An ambulance is bringing Mom home tomorrow morning. Hospice is bringing by supplies tonight...setting up a hospital bed. She wants to be at home. She's faded quickly this week. The pain is etched in her face. She struggles just to move her arm. The pain is making her cranky, a complete deviance from her normal demeanor. The shift in personality is perhaps the hardest for me.
But, as I left, I lightly brushed her arm, and said my goodbye. She opened those beautiful hazel eyes and smiled so sweetly...and I just wanted to cradle her and protect her from the world. I want to save her from the end, but ah...I'm meeting with the brick wall of my finite power.
"I think she needs to be told that it's ok to go," several have now lent a voice to the sentiment. Charlie and I have come close to mutual tears at our perceived role in this direction. We've never cried in front of one another. Mom's been declining quickly. I watched them apply Vaseline to her lips and swab the inside of her mouth with water yesterday afternoon. I watched her doze off in the middle of a sentence. I watched her wake up to dry heaves. She hasn't eaten anything in days.

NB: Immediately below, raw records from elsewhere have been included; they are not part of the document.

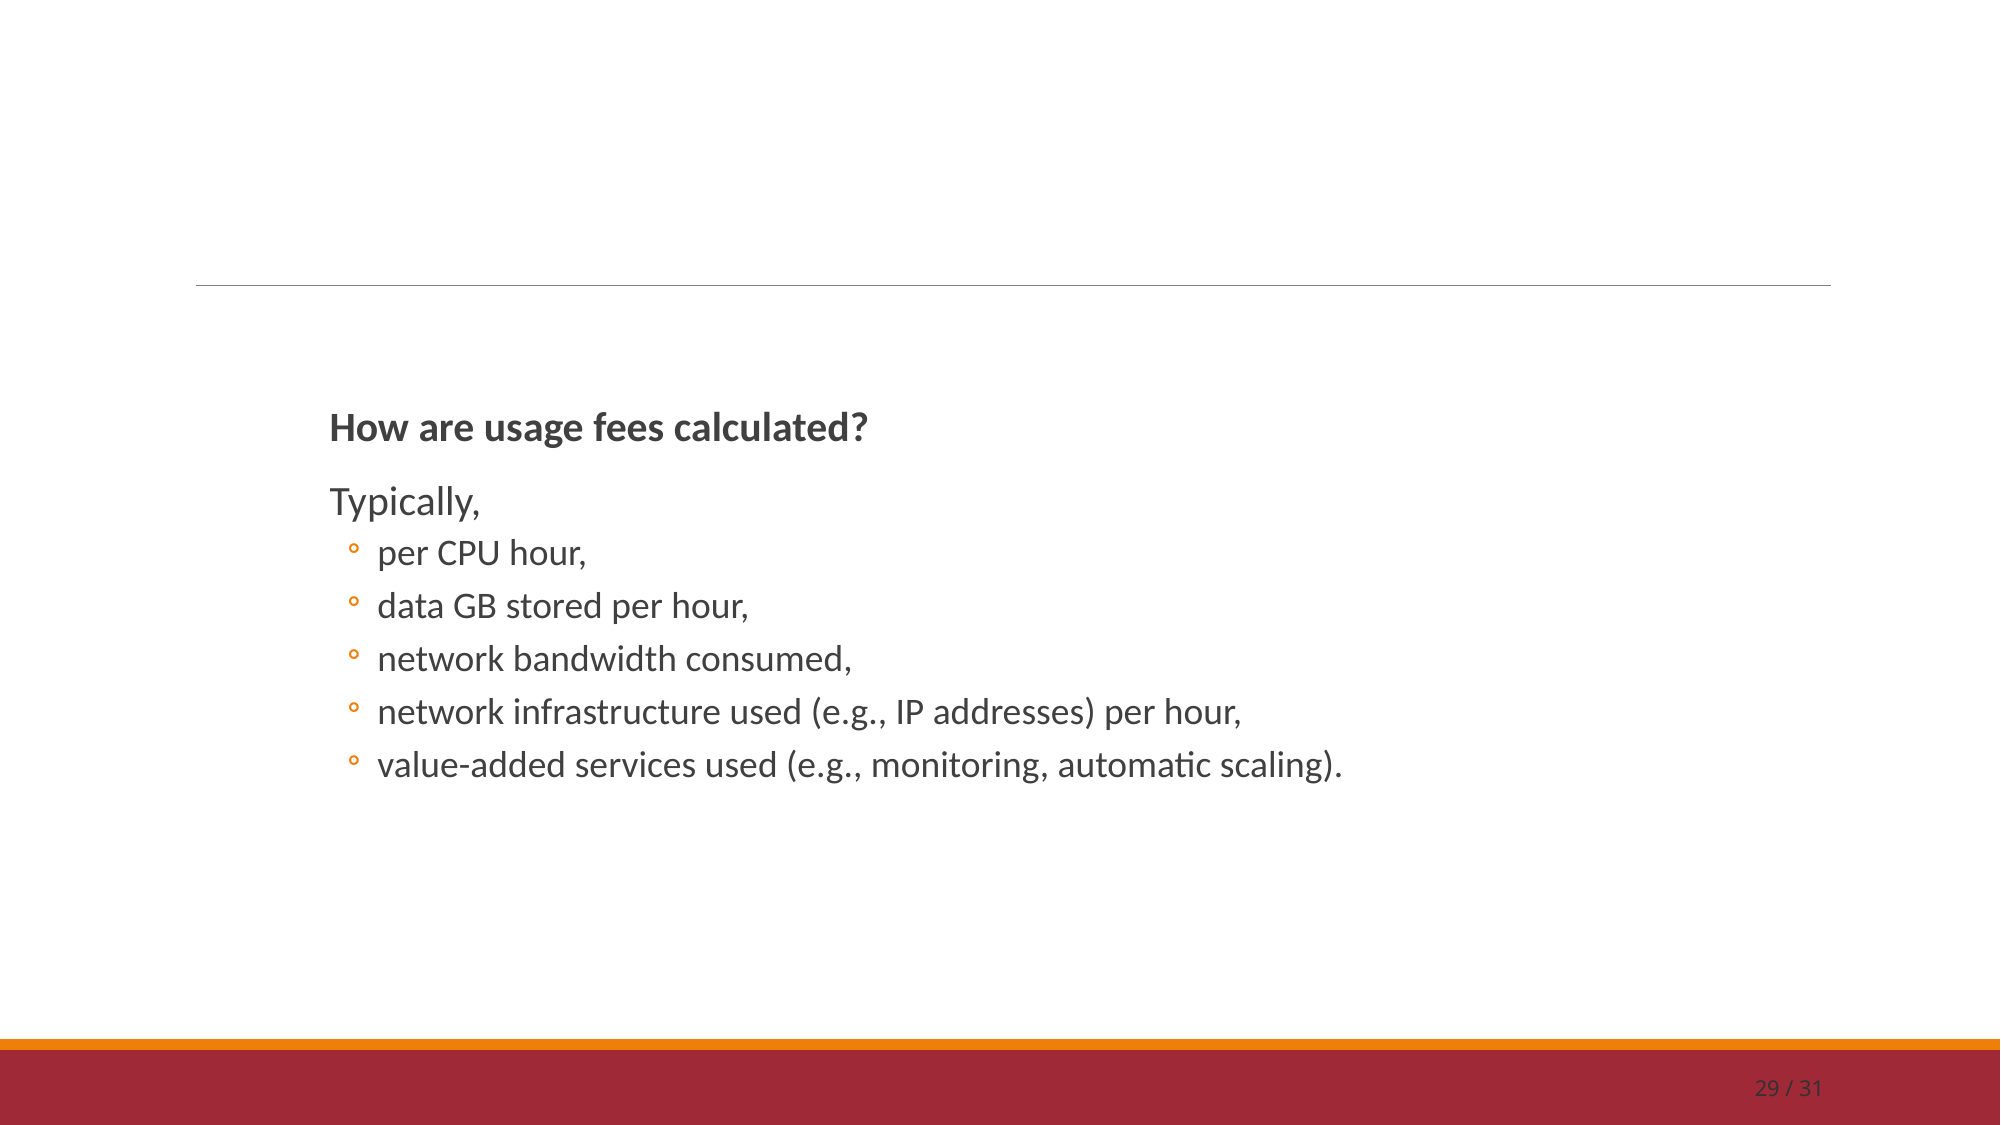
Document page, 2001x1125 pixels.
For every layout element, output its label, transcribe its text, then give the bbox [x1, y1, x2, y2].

list How are usage fees calculated? Typically, per CPU hour, data GB stored per hour, network bandwidth consumed, network infrastructure used (e.g., IP addresses) per hour, value-added services used (e.g., monitoring, automatic scaling). [314, 397, 1665, 828]
slide_number 29 / 31 [1624, 1059, 1840, 1120]
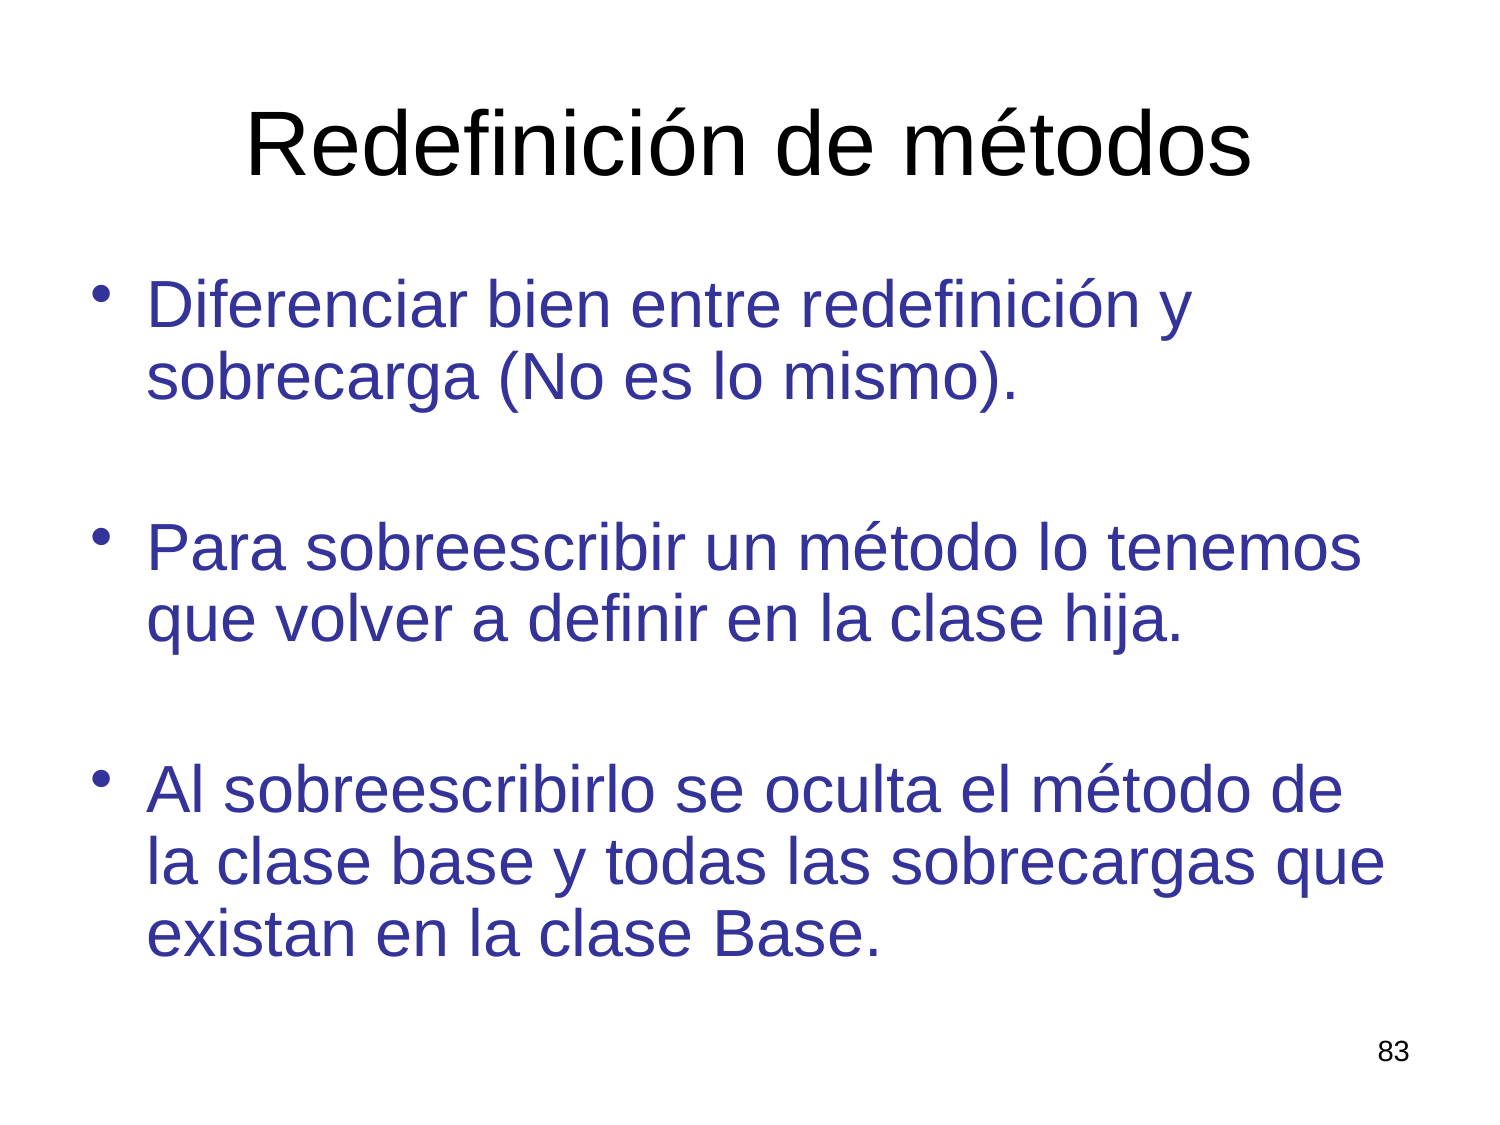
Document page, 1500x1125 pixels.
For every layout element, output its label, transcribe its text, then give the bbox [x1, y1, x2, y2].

title Redefinición de métodos [74, 44, 1426, 233]
slide_number 83 [1074, 1024, 1426, 1103]
list Diferenciar bien entre redefinición y sobrecarga (No es lo mismo). Para sobreescribir un método lo tenemos que volver a definir en la clase hija. Al sobreescribirlo se oculta el método de la clase base y todas las sobrecargas que existan en la clase Base. [74, 262, 1426, 1006]
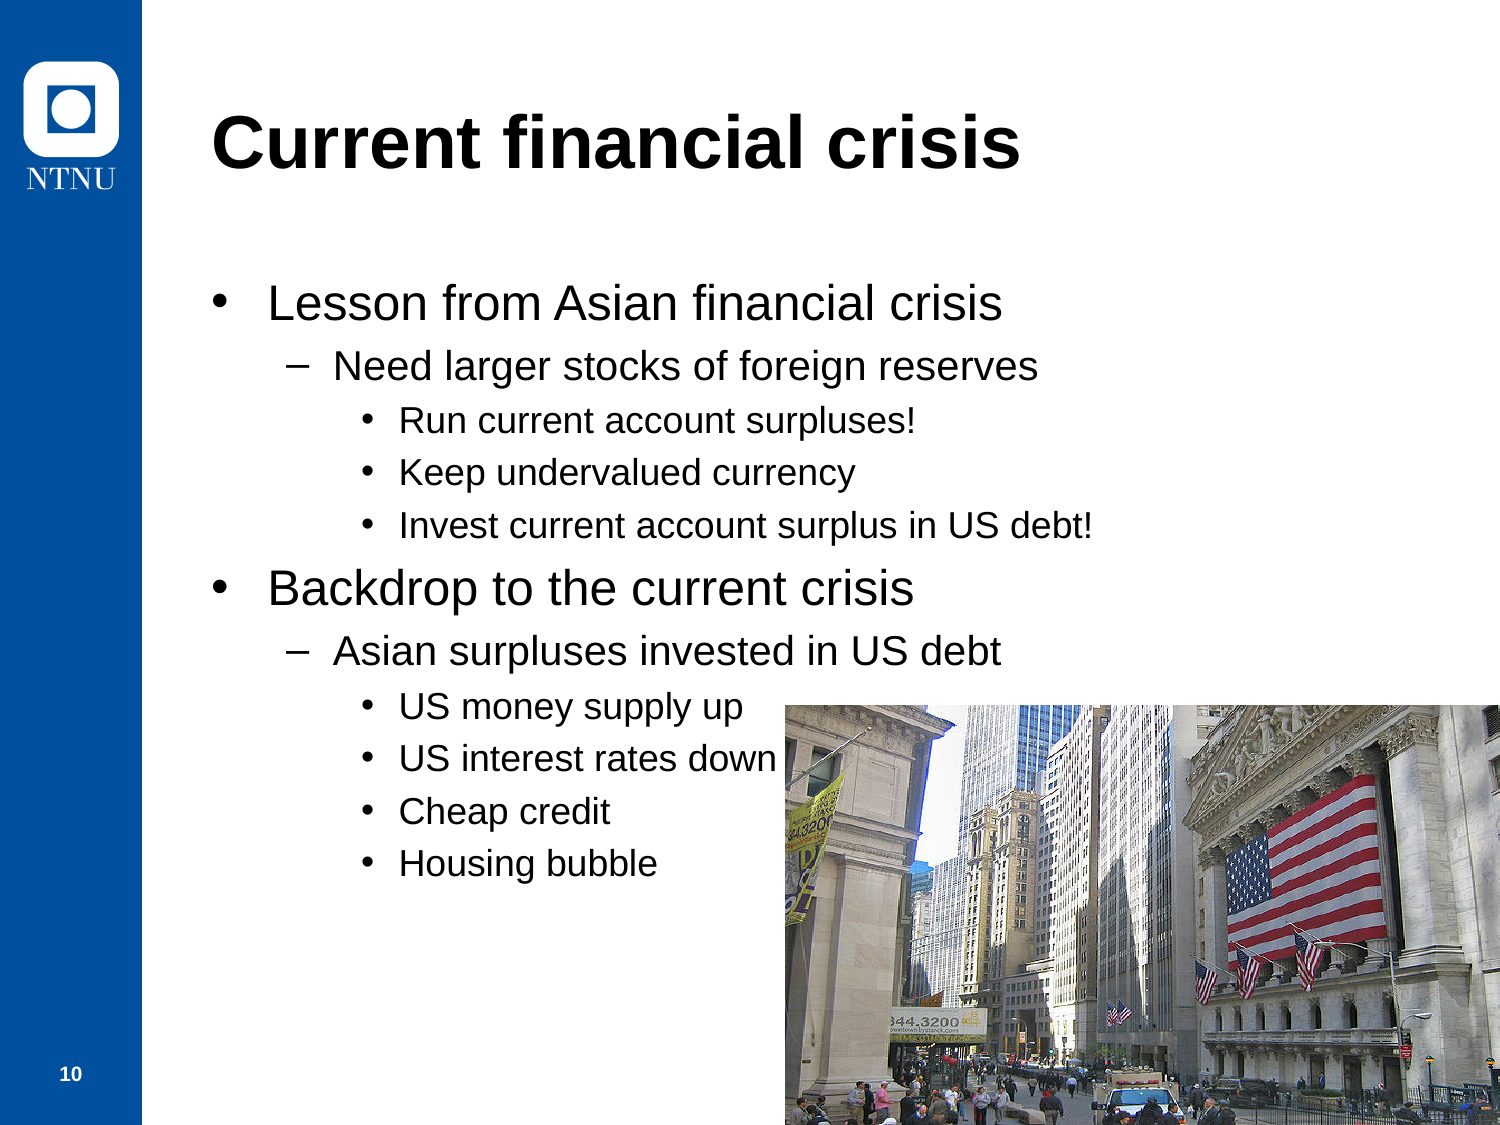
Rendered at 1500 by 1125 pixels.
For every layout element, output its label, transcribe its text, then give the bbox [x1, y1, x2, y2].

Wednesday afternoon they ordered a CT Scan of her head, ruling out possibilities of brain tumor. It came back clean. So...apparently she's healthy as a horse? There's talk of maybe inserting a tube through her stomach, so they can flush the contents before she vomits. She no longer urinates.
People want to see her, visit with her...she doesn't want them there. She barely wants me there. She doesn't want me, or Charlie, to remember her like this. She tears up when I enter the room and turns her face the other direction for awhile. She hates it...the grief clogs the room and I claw the air for my next breath.
"Wait until I get better," she mumbles in almost-gibberish. She'll visit with all of her friends once she's better again, she promises. This isn't living. She doesn't have the strength to walk. She regurgitates ice chips. She's either in great pain or doped up on pain killers...and there doesn't seem to be a happy medium.
I have a prayer locket, compliments of Aunt Debbie, circa Christmas 2004, in honor of my mother's valiant fight against this disease. I scribbled on a scrap early this week, "Grant her peace," and tucked it inside. My prayers are on a deeper level now. I don't ask for specifics. I don't ask for favors that I'll ever see. I want a reckoning, a final judgement from the higher power. I just want it over, whatever end that may be.
I comprehend so little in all of this; I beg for wisdom.
Now, tell me, how do you invite someone to die when they're so determined to live?